What to work on
• a. In the PySpark thread, what reason does the reply give for avoiding UDFs?
• b. Reproduce the PySpark thread word for word, from "This produces the" up to and including "Any other ideas?".

Document text

Input: pyspark dataframe
firstname
column has duplicates
+---------+----------+--------+-----+------+------+
|firstname|middlename|lastname|id |gender|salary|
+---------+----------+--------+-----+------+------+
|James | |Smith |36636|M |3000 |
|James |Rose | |40288|M |4000 |
|Robert | |Williams|42114|M |4000 |
|Jen |Anne |Jones |39192|F |4000 |
|Jen |Mary |Brown | |F |-1 |
+---------+----------+--------+-----+------+------+
Expected Output: I want to assign a suffix to only the duplicates in the column to make all unique.
+---------+----------+--------+-----+------+------+
|firstname|middlename|lastname|id |gender|salary|
+---------+----------+--------+-----+------+------+
|James1 | |Smith |36636|M |3000 |
|James2 |Rose | |40288|M |4000 |
|Robert | |Williams|42114|M |4000 |
|Jen1 |Anne |Jones |39192|F |4000 |
|Jen2 |Mary |Brown | |F |-1 |
+---------+----------+--------+-----+------+------+
This is a working solution:
from pyspark.sql import Window
from pyspark.sql import functions as f
from pyspark.sql.functions import udf, lit, col, when
window_spec = Window.partitionBy("firstname").orderBy("firstname")
df2 = df.withColumn("occurence", f.row_number().over(window_spec))
@udf(StringType())
def set_occurence(firstname, occurence): return firstname + str(occurence)
df2 = df2.withColumn('firstname', set_occurence('firstname', 'occurence')).drop('occurence')
df2.show()
This produces the output:
+---------+----------+--------+-----+------+------+
|firstname|middlename|lastname| id|gender|salary|
+---------+----------+--------+-----+------+------+
| James1| Rose| Smith|36636| M| 3000|
| James2| Rose| Karim|40288| M| 4000|
| Jen1| Anne| Jones|39192| F| 4000|
| Jen2| Anne| Brown| | F| -1|
| Robert1| Taylor|Williams|42114| M| 4000|
+---------+----------+--------+-----+------+------+
However, I feel I have to repartition the df
. This might be costly since my actual usecase has a large dataframe.
Any other ideas?
Don't use UDF's. They are inefficient and should be avoided whenever you can. In this case the solution can be achieved using native spark-sql functions.
W = Window.partitionBy('firstname').orderBy('firstname')
row_num = F.row_number().over(W)
has_dupes = F.count(F.lit(1)).over(W) > 1
firstname = F.when(has_dupes, F.concat('firstname', row_num)).otherwise(F.col('firstname'))
df1 = df.withColumn('firstname', firstname)
df1.show()
+---------+----------+--------+-------+------+------+
|firstname|middlename|lastname| id|gender|salary|
+---------+----------+--------+-------+------+------+
| James1| | Smith|36636 | M| 3000|
| James2| Rose| |40288 | M| 4000|
| Jen1| Anne| Jones|39192 | F| 4000|
| Jen2| Mary| Brown| | F| -1|
| Robert| |Williams|42114 | M| 4000|
+---------+----------+--------+-------+------+------+

Supplied material
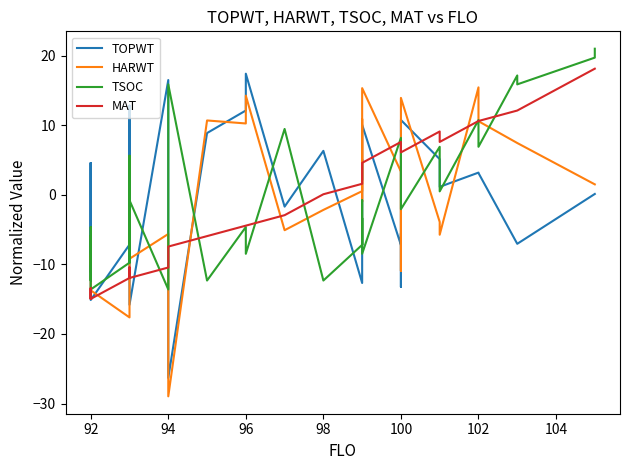

List the series in order of their peak value, lowest first.

HARWT, TOPWT, MAT, TSOC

Per-task answers
• a. They are inefficient.

• b.
This produces the output:
+---------+----------+--------+-----+------+------+
|firstname|middlename|lastname| id|gender|salary|
+---------+----------+--------+-----+------+------+
| James1| Rose| Smith|36636| M| 3000|
| James2| Rose| Karim|40288| M| 4000|
| Jen1| Anne| Jones|39192| F| 4000|
| Jen2| Anne| Brown| | F| -1|
| Robert1| Taylor|Williams|42114| M| 4000|
+---------+----------+--------+-----+------+------+
However, I feel I have to repartition the df
. This might be costly since my actual usecase has a large dataframe.
Any other ideas?